QUESTÃO ENERGÉTICA

Durante COP30, Ibama arquiva projeto da UTE Ouro Negro, que era o único a carvão em tramitação no órgão

Licenciamento já não era movimentado desde 2023, quando o órgão pediu alguns ajustes

Projeto da UTE Ouro Negro já tinha licença prévia ambiental (LP) e previa 600MW de potência podendo gerar milhares de empregos em uma região com sérios problemas econômicos Foto: Arquivo TP

O Instituto Brasileiro do Meio Ambiente e dos Recursos Naturais Renováveis (Ibama) anunciou nesta segunda-feira (10) o arquivamento em definitivo do processo de licenciamento para a construção da Usina Termelétrica (UTE) Ouro Negro, em Pedras Altas, no limite com Candiota. Este era, até então, o último projeto para um empreendimento de carvão mineral no país em análise pelo órgão. Coincidência ou não, a decisão é tomada durante a realização da Conferência do Clima da ONU (COP30), que acontece em Belém do Pará, no Brasil.

A proposta da empresa Ouro Negro Energia (ONE) previa uma térmica de 600 megawatts (MW) movida a carvão mineral, que seria extraído em Candiota.

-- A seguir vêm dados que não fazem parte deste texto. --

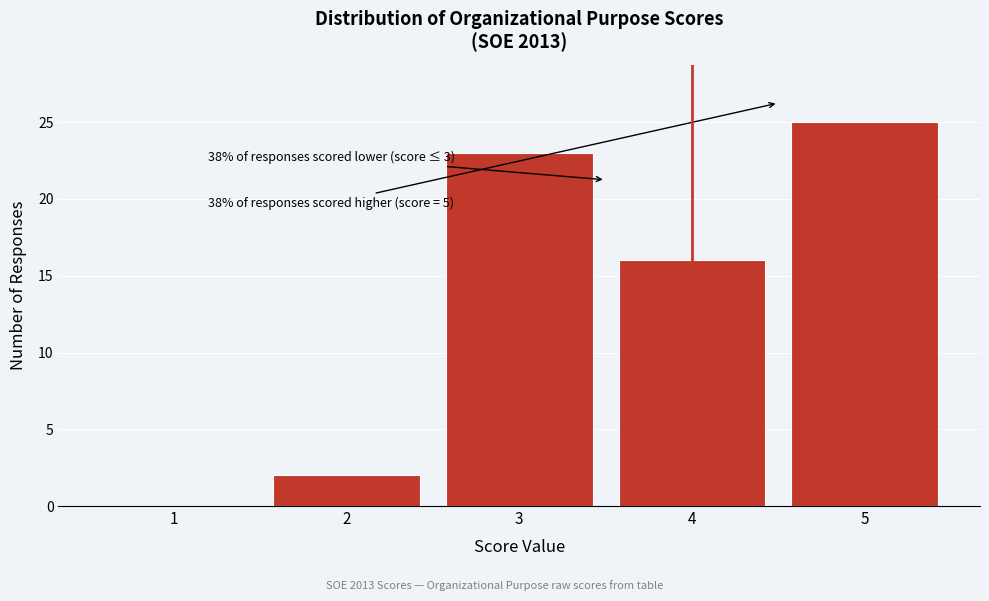

Which range on the x-axis has the tallest bar?

4.5 to 5.5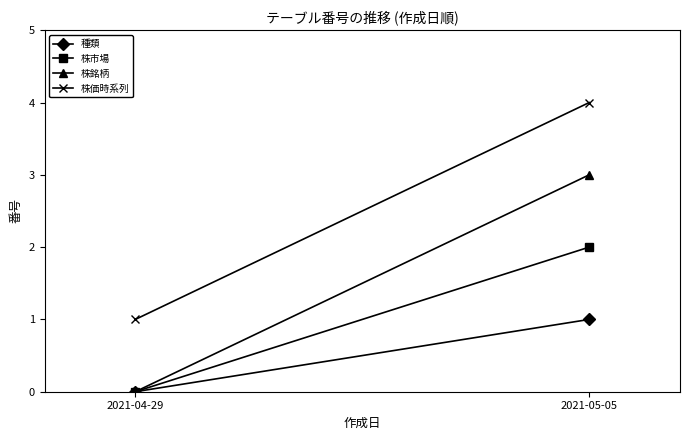

Is the value of 株銘柄 at 2021-05-05 greater than the value of 株市場 at 2021-05-05?

Yes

O Ibama identificou pendências nos planos de risco e emergência da UTE Ouro Negro, como deficiências nos sistemas de combate a incêndios e ausência de medidas para proteção da fauna. A empresa foi notificada em agosto de 2023, mas não apresentou complementações e o processo de licenciamento foi paralisado. O jornal tenta contato com a Ouro Negro, porém de antemão se sabe que a empresa já praticamente havia desistido do empreendimento, justamente por falta de condições de competitividade do carvão nos leilões de energia.

Em fevereiro de 2025, outro processo de licenciamento de usina a carvão mineral havia sido encerrado, o da UTE Nova Seival, também no Rio Grande do Sul. A previsão era de 726 MW de potência. Houve desistência do empreendedor em seguir com o projeto.